Dans les villages, le syndicat des gemmeurs et le groupe socialiste sont souvent animés par les mêmes hommes qui privilégient cependant l'engagement syndical. Les groupes socialistes sont alors peu étoffés. A Castets, après le meeting de Marcel Cachin le 25 novembre 1906 qui rassemble 250 auditeurs, un groupe est constitué par Gérôme Sourbé. Secrétaire du syndicat des gemmeurs, ce dernier consacre l'essentiel de son activité militante au syndicat, et Marcel Cachin note une certaine anarchie dans l'organisation socialiste de la commune. Tombé en léthargie, le groupe est relancé après la tournée en novembre 1908 de Nadi, délégué permanent de la S.F.I.O. et de Jacques Lamaison. Le groupe de Soustons se constitue en juillet 1908, après la venue de Jacques Lamaison et Marcel Cachin, avec notamment Paul Pinsolle, le trésorier de la fédération landaise des gemmeurs, qui devient ensuite secrétaire adjoint de la fédération S.F.I.O..
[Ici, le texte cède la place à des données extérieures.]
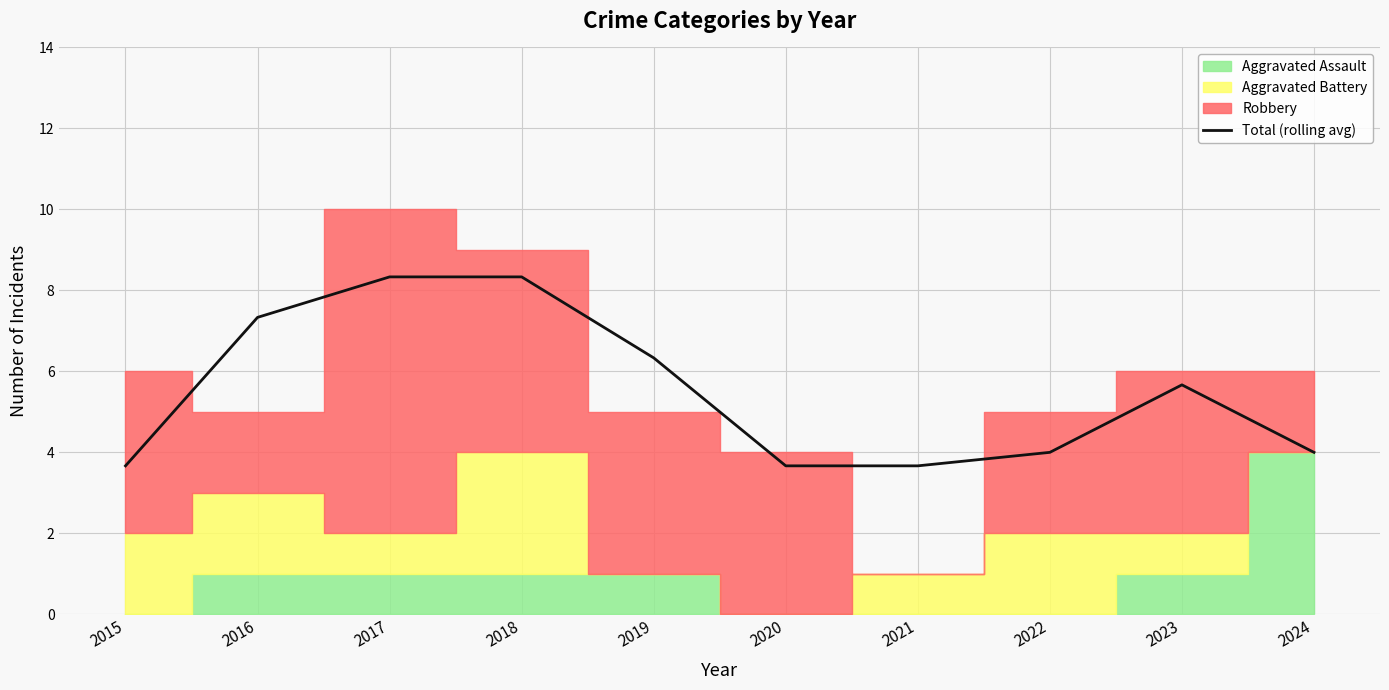

Does the chart have visible grid lines?

Yes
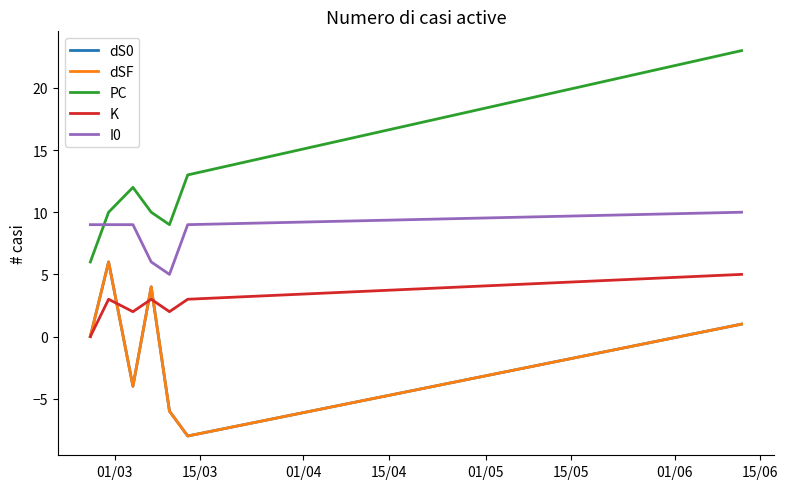

Does the chart display data point markers on the line(s)?

No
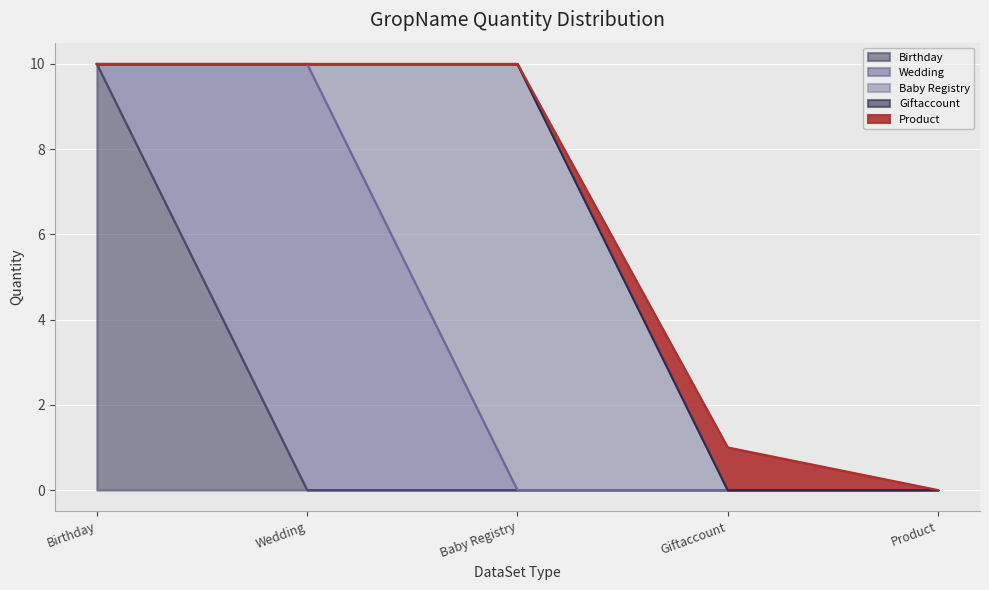

What is the sum of the Birthday values at Giftaccount and Birthday?

10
Dans le village de Sainte-Eulalie-en-Born, Jean Lamarque, conseiller municipal depuis 1908, est plus connu comme syndicaliste gemmeur et organisateur du mouvement de grève du printemps 1907, que comme militant socialiste. Lors du meeting de Marcel Cachin le 13 juillet 1908, il y a cependant 150 auditeurs. Les militants socialistes forment comme ailleurs, la minorité la plus active du syndicat des résiniers. En septembre 1911, la commune compte 80 syndiqués et 12 socialistes. A Saint-Martin-de-Seignanx, le socialisme se réduit au syndicalisme des ouvriers résiniers : une liste de métayers se présente aux élections municipales en mai 1908 où elle obtient 200 voix et 30 métayers sont alors abonnés à la Tribune Socialiste.
Les groupes socialistes locaux sont principalement animés par des métayers, ouvriers et artisans. A Ossages, en juillet 1908, 50 auditeurs assistent à un meeting de Marcel Cachin : il s'agit essentiellement de petits sabotiers et de métayers. A Tartas, les militants sont des ouvriers des scieries et des métayers : lorsque Marcel Cachin y tient un meeting en juillet 1906, il y a 250 auditeurs, dont la moitié de métayers. En 1908, à Villeneuve-de-Marsan, la S.F.I.O. est représentée par un menuisier, Duvigneau, conseiller municipal, et par un instituteur.
Dans d'autres communes, les militants sont isolés et la fédération ne parvient à constituer des groupes structurés qu'à la veille de la Première Guerre Mondiale. A Mimizan, il faut attendre 1911-1912, pour que des socialistes se rassemblent au sein d'un groupe adhérant à la Fédération S.F.I.O.. Henry Dupouy, surnommé " le caporal ", en est l'un des principaux animateurs. Il travaille comme gemmeur dans la localité, et devient trésorier du syndicat des résiniers à sa fondation, au printemps 1906. Conseiller municipal en 1908, il est réélu en 1912.
Le groupe socialiste de Morcenx connait une forte activité avant la guerre avec Jean Labeyrie, un ancien instituteur devenu négociant en bois et directeur de la " Térébenthine française ". Détenteur d'une fortune assez importante, il posséde plusieurs domaines de pins à Pouillon (Gourbera, Buglose et Solférino). Plutôt radical dans un premier temps, il est ensuite membre du groupe socialiste de Morcenx qui le délègue aux congrès de la fédération des Landes. Il préside en décembre 1912, la commission chargée de juger la façon dont Onésime Cayre a tenu la comptabilité fédérale. Malgré tout, son audience reste limitée, car lors des élections législatives de 1910 et 1914, il obtient respectivement 532 et 437 voix.